Shares of Merant, the provider of PVCS, a major software configuration management product (acquired from Intersolv), in addition to other software, have dropped more than 24 percent after the company released preliminary financial estimates for its first fiscal quarter recently-ended, showing revenues likely will be about 17 percent less than the previous year due to a decline in COBOL license fees.

Revenues for the first fiscal quarter are preliminarily estimated to be in the range of $72 million to $73 million, compared to $87.6 million for the same period last year, Merant officials said in a teleconference call and statement. Pre-tax losses for the quarter ended July 31 are estimated to be in the range of $8.5 million to $9.5 million excluding goodwill amortization. The above pre-tax loss range also is estimated before a goodwill charge of roughly $3.3 million.

"COBOL license fees worldwide have declined significantly below expectations and our forecast," said Merant President and Chief Executive Officer Gary Greenfield. He also stated that Merant had originally expected double-digit growth.

Nevertheless, Greenfield said "Egility e-business revenue continues to grow, but didn't accelerate as much as originally anticipated. But operating costs in the first quarter of this fiscal year have declined by more than $10 million as planned, compared with the fourth quarter ended April 30", he added.

Merant officials said they weren't sure of the reasons for the missed projections, though Greenfield said COBOL fees fell "definitely beyond the teens" percentage-wise. He further said another cause might be related to the company's recent reorganization of its sales force. "We intend to continue to thoroughly evaluate the cause for this revenue shortfall while accelerating our e-business transition, and take action to improve execution and return to profitability," he added. Greenfield emphasized that the company is not suffering a cash problem.

Market Impact

Once again, another vendor has stated that growth and license revenues in the mainframe arena are softer than expected (see "System Suppliers Slip Seriously", August 8, 2000 for further details on other vendors in the same boat.)

It is not surprising that COBOL revenues have begun to decline, given the end of the "Y2K" crisis.

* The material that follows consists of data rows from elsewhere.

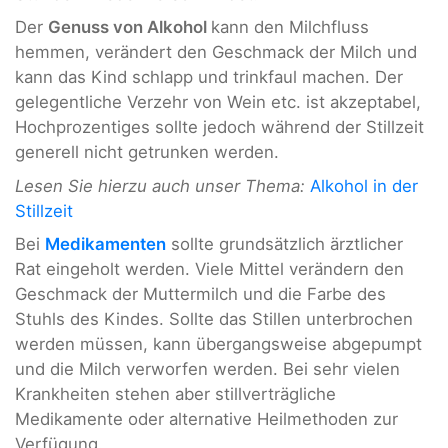
Der
Genuss von Alkohol
kann den Milchfluss
hemmen, verändert den Geschmack der Milch und
kann das Kind schlapp und trinkfaul machen. Der
gelegentliche Verzehr von Wein etc. ist akzeptabel,
Hochprozentiges sollte jedoch während der Stillzeit
generell nicht getrunken werden.
Lesen Sie hierzu auch unser Thema:
Alkohol in der
Stillzeit
Bei
Medikamenten
sollte grundsätzlich ärztlicher
Rat eingeholt werden. Viele Mittel verändern den
Geschmack der Muttermilch und die Farbe des
Stuhls des Kindes. Sollte das Stillen unterbrochen
werden müssen, kann übergangsweise abgepumpt
und die Milch verworfen werden. Bei sehr vielen
Krankheiten stehen aber stillverträgliche
Medikamente oder alternative Heilmethoden zur
Verfügung.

PVCS has long been a strong candidate for software developers in need of version management and software build control. It will continue to be strong in this space, irrespective of its current stock market woes, although it may become a takeover candidate for a larger firm (i.e., Computer Associates), and should be examined closely at the financial level.

User Recommendations

Companies looking at Software Configuration Management tools should include Merant PVCS on a long list of candidates. It is also capable of tracking changes in Oracle's ERP suite, and assesses dependencies and impacts of change, as well as integrating with Tivoli. In addition, PVCS products integrate issue and change management into SCC-compliant IDEs, which allow information interchange between different SCM products, such as Visual Studio and Powerbuilder.

The products in this suite have long been leaders in their field, and should be evaluated by the customer's programmers to determine their fit within the particular environment(s) being considered. The additional consideration should be a financial one, given Merant's current weakness in the stock market. This weakness could potentially be exploited by customers to improve pricing on the products, especially near the end of a quarter or fiscal year.